+++ Listed records
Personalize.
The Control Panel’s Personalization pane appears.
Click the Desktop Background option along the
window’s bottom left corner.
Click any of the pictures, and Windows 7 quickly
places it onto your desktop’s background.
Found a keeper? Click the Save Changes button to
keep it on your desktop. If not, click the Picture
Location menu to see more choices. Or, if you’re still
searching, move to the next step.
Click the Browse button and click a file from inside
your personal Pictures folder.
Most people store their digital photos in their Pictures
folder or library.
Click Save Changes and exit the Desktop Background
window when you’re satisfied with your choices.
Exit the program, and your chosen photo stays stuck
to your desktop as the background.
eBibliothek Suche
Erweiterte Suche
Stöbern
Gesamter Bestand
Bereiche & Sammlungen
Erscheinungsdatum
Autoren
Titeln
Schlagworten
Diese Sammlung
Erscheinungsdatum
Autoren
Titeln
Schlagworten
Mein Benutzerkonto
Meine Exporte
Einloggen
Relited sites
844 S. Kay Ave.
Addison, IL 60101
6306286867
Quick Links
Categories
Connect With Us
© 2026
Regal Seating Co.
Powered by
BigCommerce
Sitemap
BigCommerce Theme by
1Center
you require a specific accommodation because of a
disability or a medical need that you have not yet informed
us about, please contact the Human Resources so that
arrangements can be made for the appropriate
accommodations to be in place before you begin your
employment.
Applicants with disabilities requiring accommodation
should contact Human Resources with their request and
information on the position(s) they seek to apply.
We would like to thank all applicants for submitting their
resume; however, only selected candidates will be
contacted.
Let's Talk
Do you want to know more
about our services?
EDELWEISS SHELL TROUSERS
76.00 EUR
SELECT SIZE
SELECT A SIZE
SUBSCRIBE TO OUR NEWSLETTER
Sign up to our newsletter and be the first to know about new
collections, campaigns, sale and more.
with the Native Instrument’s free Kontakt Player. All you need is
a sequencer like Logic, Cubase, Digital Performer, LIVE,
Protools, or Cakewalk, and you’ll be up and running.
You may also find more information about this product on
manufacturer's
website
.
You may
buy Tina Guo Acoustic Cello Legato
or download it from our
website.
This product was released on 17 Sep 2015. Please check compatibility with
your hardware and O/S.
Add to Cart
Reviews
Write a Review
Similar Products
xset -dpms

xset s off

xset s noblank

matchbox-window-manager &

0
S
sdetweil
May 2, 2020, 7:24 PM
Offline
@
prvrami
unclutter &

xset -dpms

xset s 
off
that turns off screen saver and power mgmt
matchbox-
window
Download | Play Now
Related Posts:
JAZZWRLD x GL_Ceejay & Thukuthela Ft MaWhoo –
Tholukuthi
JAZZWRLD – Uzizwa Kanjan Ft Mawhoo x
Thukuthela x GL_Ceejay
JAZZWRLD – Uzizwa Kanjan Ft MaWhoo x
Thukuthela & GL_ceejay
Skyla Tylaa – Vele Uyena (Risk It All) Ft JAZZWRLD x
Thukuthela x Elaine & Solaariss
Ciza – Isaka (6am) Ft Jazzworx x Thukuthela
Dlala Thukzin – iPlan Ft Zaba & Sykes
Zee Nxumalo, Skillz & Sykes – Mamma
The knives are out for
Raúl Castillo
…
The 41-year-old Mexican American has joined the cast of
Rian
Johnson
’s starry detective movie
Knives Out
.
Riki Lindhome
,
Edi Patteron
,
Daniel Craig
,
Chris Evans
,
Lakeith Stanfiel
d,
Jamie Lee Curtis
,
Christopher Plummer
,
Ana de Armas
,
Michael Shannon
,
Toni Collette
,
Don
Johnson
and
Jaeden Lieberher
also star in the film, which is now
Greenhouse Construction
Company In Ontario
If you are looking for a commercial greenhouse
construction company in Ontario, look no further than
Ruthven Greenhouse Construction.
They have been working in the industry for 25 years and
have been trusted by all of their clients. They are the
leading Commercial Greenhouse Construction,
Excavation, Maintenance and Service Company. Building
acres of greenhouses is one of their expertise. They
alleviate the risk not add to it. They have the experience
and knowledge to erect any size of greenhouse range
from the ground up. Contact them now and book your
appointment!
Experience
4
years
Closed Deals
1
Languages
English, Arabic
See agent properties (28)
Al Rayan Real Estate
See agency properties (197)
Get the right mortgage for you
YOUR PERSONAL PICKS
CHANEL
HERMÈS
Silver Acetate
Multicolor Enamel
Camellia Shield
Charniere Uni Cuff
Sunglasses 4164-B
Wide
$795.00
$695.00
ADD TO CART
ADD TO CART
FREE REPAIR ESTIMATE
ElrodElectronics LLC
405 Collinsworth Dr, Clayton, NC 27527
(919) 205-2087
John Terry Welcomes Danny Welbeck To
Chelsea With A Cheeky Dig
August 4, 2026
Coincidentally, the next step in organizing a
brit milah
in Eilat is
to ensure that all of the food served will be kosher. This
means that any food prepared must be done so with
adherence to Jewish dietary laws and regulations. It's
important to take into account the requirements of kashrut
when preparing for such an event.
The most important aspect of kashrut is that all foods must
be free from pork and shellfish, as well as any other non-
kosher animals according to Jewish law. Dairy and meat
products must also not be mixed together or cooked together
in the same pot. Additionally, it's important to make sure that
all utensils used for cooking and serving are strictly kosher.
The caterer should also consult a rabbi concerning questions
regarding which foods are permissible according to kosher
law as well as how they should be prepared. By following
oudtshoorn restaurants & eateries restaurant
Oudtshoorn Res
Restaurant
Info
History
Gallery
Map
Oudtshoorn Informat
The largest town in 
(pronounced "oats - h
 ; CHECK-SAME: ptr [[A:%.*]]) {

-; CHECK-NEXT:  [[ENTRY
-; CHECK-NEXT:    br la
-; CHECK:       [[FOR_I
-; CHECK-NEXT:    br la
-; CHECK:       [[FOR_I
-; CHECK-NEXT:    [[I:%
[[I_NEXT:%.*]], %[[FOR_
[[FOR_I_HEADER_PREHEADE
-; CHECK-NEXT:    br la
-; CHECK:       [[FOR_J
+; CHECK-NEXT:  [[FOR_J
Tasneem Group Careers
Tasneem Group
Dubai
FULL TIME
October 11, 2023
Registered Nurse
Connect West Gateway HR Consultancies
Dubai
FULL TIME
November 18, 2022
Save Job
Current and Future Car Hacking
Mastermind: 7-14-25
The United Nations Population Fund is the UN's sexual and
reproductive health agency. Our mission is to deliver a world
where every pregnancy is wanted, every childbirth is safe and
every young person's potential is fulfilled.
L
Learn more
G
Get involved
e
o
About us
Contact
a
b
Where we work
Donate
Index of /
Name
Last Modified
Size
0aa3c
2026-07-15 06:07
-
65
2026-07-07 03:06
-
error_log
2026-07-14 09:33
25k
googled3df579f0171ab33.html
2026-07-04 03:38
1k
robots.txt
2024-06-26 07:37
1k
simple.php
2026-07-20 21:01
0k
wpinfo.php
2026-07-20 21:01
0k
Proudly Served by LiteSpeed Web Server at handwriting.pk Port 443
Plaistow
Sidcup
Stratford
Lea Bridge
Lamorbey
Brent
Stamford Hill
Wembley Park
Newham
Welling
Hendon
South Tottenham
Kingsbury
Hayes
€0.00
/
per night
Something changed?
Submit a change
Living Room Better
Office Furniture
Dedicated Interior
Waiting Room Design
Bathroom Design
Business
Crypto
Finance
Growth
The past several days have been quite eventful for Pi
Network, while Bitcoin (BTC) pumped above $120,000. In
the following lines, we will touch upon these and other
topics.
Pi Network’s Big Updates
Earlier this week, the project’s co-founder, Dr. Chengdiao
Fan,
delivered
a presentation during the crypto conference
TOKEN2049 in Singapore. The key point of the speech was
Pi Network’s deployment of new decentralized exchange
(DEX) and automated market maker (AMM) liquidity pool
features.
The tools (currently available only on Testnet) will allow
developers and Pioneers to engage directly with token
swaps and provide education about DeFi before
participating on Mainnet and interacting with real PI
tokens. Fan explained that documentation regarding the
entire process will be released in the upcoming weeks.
++++++
All lines from the one that has "Pi Network’s Big Updates" through the end of the material above should be returned exactly; omit the rest.

◆ **Output of the exercise**
Pi Network’s Big Updates
Earlier this week, the project’s co-founder, Dr. Chengdiao
Fan,
delivered
a presentation during the crypto conference
TOKEN2049 in Singapore. The key point of the speech was
Pi Network’s deployment of new decentralized exchange
(DEX) and automated market maker (AMM) liquidity pool
features.
The tools (currently available only on Testnet) will allow
developers and Pioneers to engage directly with token
swaps and provide education about DeFi before
participating on Mainnet and interacting with real PI
tokens. Fan explained that documentation regarding the
entire process will be released in the upcoming weeks.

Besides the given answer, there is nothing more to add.